El policía descubrió a simple vista, por la pistolera a su cintura, al colega de Rouen que le aguardaba. La pipa brillaba bajo la luz como un reclamo. El tipo se perdía en unos vaqueros de cintura baja, una camiseta negra y unas zapatillas viejas de tela. Moreno, alto, enjuto, veinticinco o veintiséis años como mucho. Discutía con un cámara y con la que parecía una periodista. Sharko alzó sus gafas sobre su cabello cortado a cepillo y le presentó su identificación.

– ¿Lucas Poirier?

– ¿Es el comisario profiler de París? Encantado.

Entrar en los detalles y explicar que, a fin de cuentas, su trabajo poco tenía que ver con esas historias de profiler podía ser un coñazo.

– Llámeme Sharko, o Shark. Sin apellido, ni nombre, ni grado.

– Lo siento, comisario, pero me es imposible.

La periodista se aproximó.

– Comisario Sharko, nos han informado de su visita y…

– Aunque pueda parecerle desagradable, usted y su tomavistas ya pueden largarse de aquí inmediatamente.

Le dirigió su mirada más sombría. Detestaba a los periodistas. La mujer se alejó, no sin pedir a su cámara que tomara unas imágenes. Probablemente bordarían una pieza insulsa sostenida a base de planos de transición, en la que recalcarían que un profiler se había sumado al caso. Eso causaría sensación.

Sharko los alejó con la vista y se dirigió a Poirier.

– ¿Sabe si me han reservado una habitación en el hotel? ¿Quién se ocupa de eso?

– Pues no lo sé… Seguro que…

– Quiero una habitación grande, con bañera.

Poirier asintió como la mayoría de aquellas personas a quienes Sharko pedía algo, tal era su capacidad de imponerse. El comisario observó de nuevo los alrededores.

– Manos a la obra. No perdamos más tiempo. ¿Me explica?
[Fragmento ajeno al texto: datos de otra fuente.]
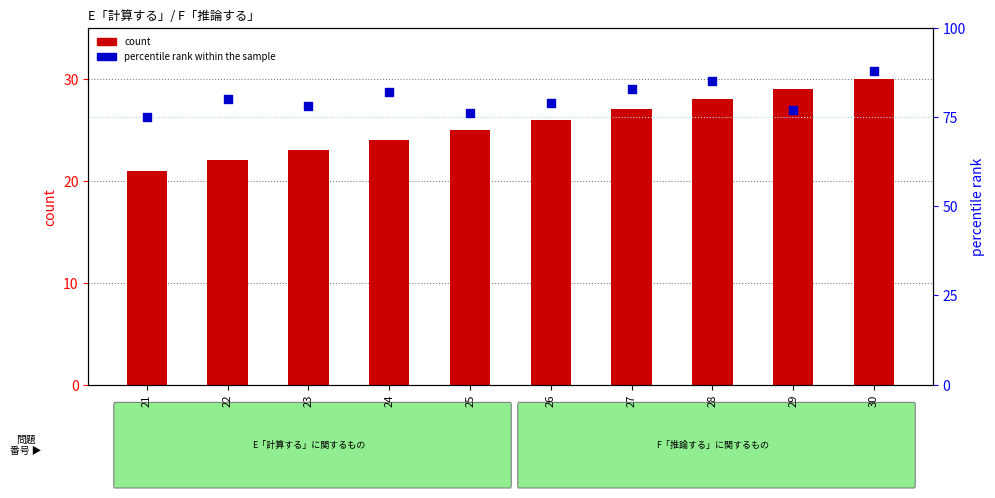

Which series reaches the maximum Y coordinate?

percentile rank within the sample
El joven teniente bebió buena parte del botellín de agua que sostenía en la mano y señaló a los operarios de Algeco, que se alejaban.
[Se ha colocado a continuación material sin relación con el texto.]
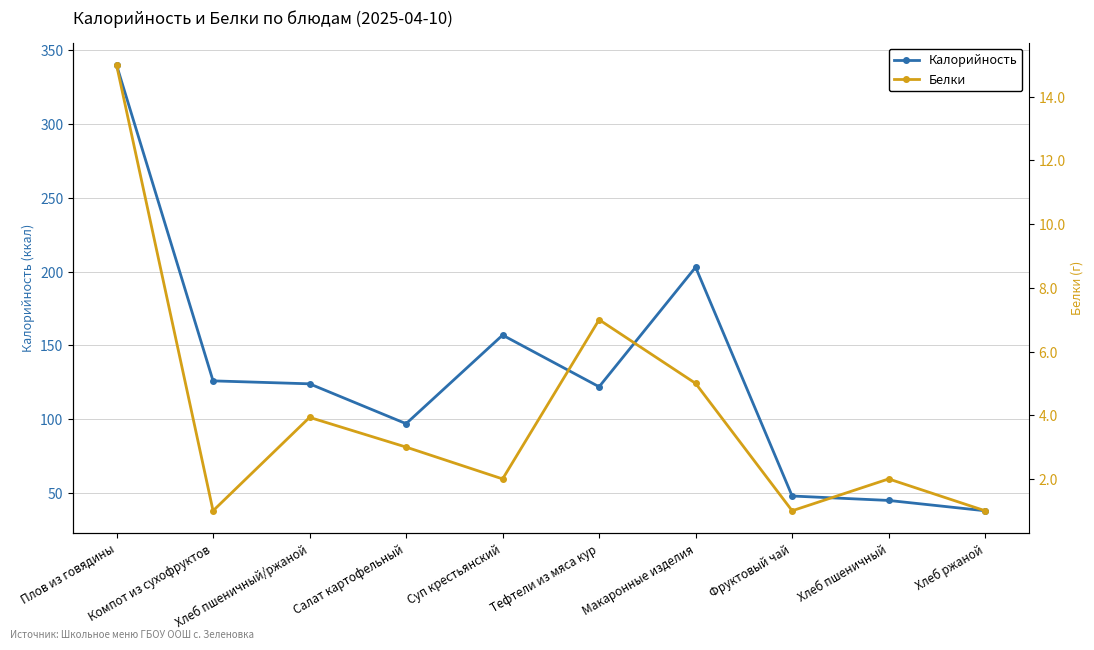

Which label corresponds to the smallest value in the chart?

Компот из сухофруктов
– Las obras comenzaron el mes pasado. Construyen un gasoducto que permitirá transportar todo tipo de productos químicos desde las fábricas de Gonfreville a la refinería de Exxon, allá abajo. Treinta kilómetros de tuberías subterráneas. Les quedaban por excavar unos quinientos o seiscientos metros, pero con lo que acaban de desenterrar han detenido los trabajos. Están muy cabreados, ni se lo imagina.

A lo lejos, un hombre con corbata -sin duda el encargado de la obra- no paraba de ir y venir, con el móvil pegado a la oreja. Ese tipo de descubrimiento era lo último que podía esperar. Aunque no pudiera hacer nada, aquel desgraciado tendría que rendir cuentas ante los financieros.

Sharko se enjugó la frente con un pañuelo. En sus axilas habían aparecido unas grandes ronchas. Poirier se encaminó hacia la zona.